Rabbi Pincus points out that when Jacob says, אָמוּתָה הַפָּעַם , “I will die this time,” it is because Jacob is finally certain that he will only die once, and not, G-d forbid, die many deaths–-from a child who embarrassed him by departing from the path, and performing evil deeds. “I now see that you, Joseph, have remained a righteous person. I am now certain that I will only die once, and that all the good deeds that you have performed will be credited to me, and after I die, in your merit, I will certainly be elevated in the World to Come.”

How timely and profound is this story of Jacob and Joseph. Jacob dismisses all the wealth, prominence, honor and prestige that Joseph has amassed for himself. All he is concerned about are Joseph’s good deeds and his righteousness.

We have been witness of late of people who have led extraordinarily productive professional lives, who were, until recently, revered for their accomplishments, have amassed untold wealth, rewards and accolades, and are now reduced to ridicule and scorn, because of their impulsiveness and inability to control themselves, that has now become public.

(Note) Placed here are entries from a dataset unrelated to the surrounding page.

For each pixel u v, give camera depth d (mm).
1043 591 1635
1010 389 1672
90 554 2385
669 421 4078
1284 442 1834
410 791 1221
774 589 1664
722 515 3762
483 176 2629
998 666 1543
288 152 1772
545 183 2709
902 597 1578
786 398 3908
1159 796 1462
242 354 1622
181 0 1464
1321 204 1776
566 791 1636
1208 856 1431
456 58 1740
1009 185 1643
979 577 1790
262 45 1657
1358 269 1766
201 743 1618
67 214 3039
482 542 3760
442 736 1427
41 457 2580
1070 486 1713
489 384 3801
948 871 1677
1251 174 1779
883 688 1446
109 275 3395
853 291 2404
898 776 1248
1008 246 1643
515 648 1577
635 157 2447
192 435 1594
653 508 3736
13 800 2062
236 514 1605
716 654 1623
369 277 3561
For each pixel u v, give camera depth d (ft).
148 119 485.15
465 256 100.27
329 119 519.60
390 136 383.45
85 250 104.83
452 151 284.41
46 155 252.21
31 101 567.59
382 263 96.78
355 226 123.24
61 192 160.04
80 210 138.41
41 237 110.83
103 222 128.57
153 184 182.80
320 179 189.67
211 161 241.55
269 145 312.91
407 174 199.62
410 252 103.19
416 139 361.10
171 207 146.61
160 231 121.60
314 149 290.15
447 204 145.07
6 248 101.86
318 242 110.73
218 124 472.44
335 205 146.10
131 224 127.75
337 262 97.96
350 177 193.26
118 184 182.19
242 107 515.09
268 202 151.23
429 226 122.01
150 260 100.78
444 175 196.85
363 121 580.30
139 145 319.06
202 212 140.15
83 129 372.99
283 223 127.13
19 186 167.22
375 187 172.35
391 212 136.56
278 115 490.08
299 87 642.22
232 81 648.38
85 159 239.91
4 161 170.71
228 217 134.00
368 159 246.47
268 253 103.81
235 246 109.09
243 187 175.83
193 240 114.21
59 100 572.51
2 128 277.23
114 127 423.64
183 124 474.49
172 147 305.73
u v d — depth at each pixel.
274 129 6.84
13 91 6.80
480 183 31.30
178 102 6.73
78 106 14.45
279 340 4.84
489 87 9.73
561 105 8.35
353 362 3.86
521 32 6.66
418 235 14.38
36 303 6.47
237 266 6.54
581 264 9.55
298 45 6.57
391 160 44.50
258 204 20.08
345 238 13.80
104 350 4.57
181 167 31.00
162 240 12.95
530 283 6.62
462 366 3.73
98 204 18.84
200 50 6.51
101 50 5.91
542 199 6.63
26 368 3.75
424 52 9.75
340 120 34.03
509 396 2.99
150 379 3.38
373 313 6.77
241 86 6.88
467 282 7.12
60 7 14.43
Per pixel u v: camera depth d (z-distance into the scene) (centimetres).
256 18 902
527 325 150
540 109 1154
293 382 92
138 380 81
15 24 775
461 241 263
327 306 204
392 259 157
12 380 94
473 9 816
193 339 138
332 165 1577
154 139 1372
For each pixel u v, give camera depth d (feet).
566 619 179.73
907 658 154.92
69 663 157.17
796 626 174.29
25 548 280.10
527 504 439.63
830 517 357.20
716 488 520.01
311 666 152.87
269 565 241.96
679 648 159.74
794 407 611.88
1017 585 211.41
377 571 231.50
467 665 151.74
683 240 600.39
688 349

It is not coincidental that the Talmud (Yoma 35b) says that in the end of days, when people come to plead before the Divine Tribunal and claim that their mortal temptations were so great they had to eventually yield, it will be Joseph, who withstood the temptations of the wife of Potifar, who will stand as prosecutor and say: “Were you more handsome than I? Were you more pressured than I was? I did not yield, and maintained my piety.”

This is why Jacob rejoiced in the righteousness of his son. That is why he says, “I am now prepared to die.”

May you be blessed.

The festival of Chanukah began on Tuesday night, December 12, 2017 and continues through Wednesday evening, December 20, 2017.

Wishing all a happy conclusion of the Chanukah festival.